The title of the book refers to a kind of mystery story that runs throughout the work. Levy found her way to an obscure letter whose author turned out to be Albert Einstein: “A human being … experiences himself … as something separate from the rest,” the great scientist wrote. “The striving to free oneself from this delusion is the one issue of true religion.”
The letter inspired her to play the role of a detective: “Little did I know that this powerful teaching by Einstein about the universe would lead me to the soul of a stranger, and that I would feel compelled to follow the sacred thread of his story.”
I won’t give away the ending — or the fascinating and sometimes sorrowful twists and turns — of the story that she tells about Einstein’s letter except to say that it carries a profound irony. For Levy, the words of a famous man of science reveal a path to something every bit as elusive as the theory of relativity — the human soul.
“What you see with your eyes is only a piece of the truth,” she explains. “But the soul wants to offer us its expansive vision, a consciousness of the whole we have trouble seeing. Soon we may begin to see a bigger picture, how random threads are all actually woven together in a single majestic tapestry.”
For Levy, the words of a famous man of science reveal a path to something every bit as elusive as the theory of relativity — the human soul.
The crown jewel of “Einstein and the Rabbi,” however, is Levy’s account of a dire medical ordeal she was forced to endure. Again, I do not want to take the edge off her remarkable and ultimately triumphant story except to say that it begins with a triviality and quickly escalates into something truly nightmarish. And yet, as Levy tells it, the final moments before a crucial surgery presented her with an experience of the divine.
“And all of a sudden I crossed a river,” she explains. “From drowning in waves that were engulfing me to the purest stillest water I have ever seen. It wasn’t something I did, it just happened. Grace.
“Whoa!” said a nurse who happened to enter the pre-op room at that moment. “ ‘Something really powerful is happening here,’ and she backed away and closed the door.”
My ethical obligation as a book reviewer requires me to disclose that Levy is married to Rob Eshman, the publisher and editor-in-chief of the Journal, but that’s not the only reason to mention him here. Eshman figures importantly in the book and often is in its most poignant and endearing passages, as when Levy describes how he “wooed me with food.”
“Our kids grew up knowing that both their parents would be sitting with them every night eating amazing food together,” she writes. “Love, sensuality, soul, friendship, community, family, food. Eden. Thank You, God. I am full.”
“Einstein and the Rabbi” is Levy’s fourth book, and the readers of her previous work (“Hope Will Find You,” “Talking to God” and “To Begin Again”) already will know that she brings not only eloquence and wisdom but also a wry sense of humor and the deepest compassion to her writing.
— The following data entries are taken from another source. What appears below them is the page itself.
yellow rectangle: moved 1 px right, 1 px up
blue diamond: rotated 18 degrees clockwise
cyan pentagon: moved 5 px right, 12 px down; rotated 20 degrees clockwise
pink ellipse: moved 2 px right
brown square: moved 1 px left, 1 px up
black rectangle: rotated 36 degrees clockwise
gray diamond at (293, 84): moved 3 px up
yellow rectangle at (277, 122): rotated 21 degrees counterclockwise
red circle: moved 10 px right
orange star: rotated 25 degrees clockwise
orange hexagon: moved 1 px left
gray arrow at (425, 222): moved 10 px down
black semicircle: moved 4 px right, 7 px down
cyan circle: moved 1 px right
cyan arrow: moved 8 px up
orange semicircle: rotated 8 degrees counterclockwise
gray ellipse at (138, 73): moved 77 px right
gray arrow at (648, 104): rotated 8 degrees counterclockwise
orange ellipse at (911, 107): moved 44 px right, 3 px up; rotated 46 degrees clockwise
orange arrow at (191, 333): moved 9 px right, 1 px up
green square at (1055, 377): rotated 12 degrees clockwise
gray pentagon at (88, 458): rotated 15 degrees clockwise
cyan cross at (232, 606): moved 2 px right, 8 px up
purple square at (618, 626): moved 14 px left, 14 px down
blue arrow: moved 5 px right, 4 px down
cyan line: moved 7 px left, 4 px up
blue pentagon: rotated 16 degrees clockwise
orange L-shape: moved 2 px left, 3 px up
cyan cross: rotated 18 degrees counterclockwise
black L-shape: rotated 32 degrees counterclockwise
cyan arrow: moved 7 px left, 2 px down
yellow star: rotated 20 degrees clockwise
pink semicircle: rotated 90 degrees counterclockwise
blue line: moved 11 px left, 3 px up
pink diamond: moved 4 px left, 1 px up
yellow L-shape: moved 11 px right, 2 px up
Yet her new book achieves something even more exalted, an intimate revelation that rings with courage and authenticity. The reader surely will come away from Levy’s latest book with that sense of spiritual fullness she seeks to impart in everything she does, whether from the pulpit or on the printed page.
Jonathan Kirsch, author and publishing attorney, is the book editor of the Jewish Journal.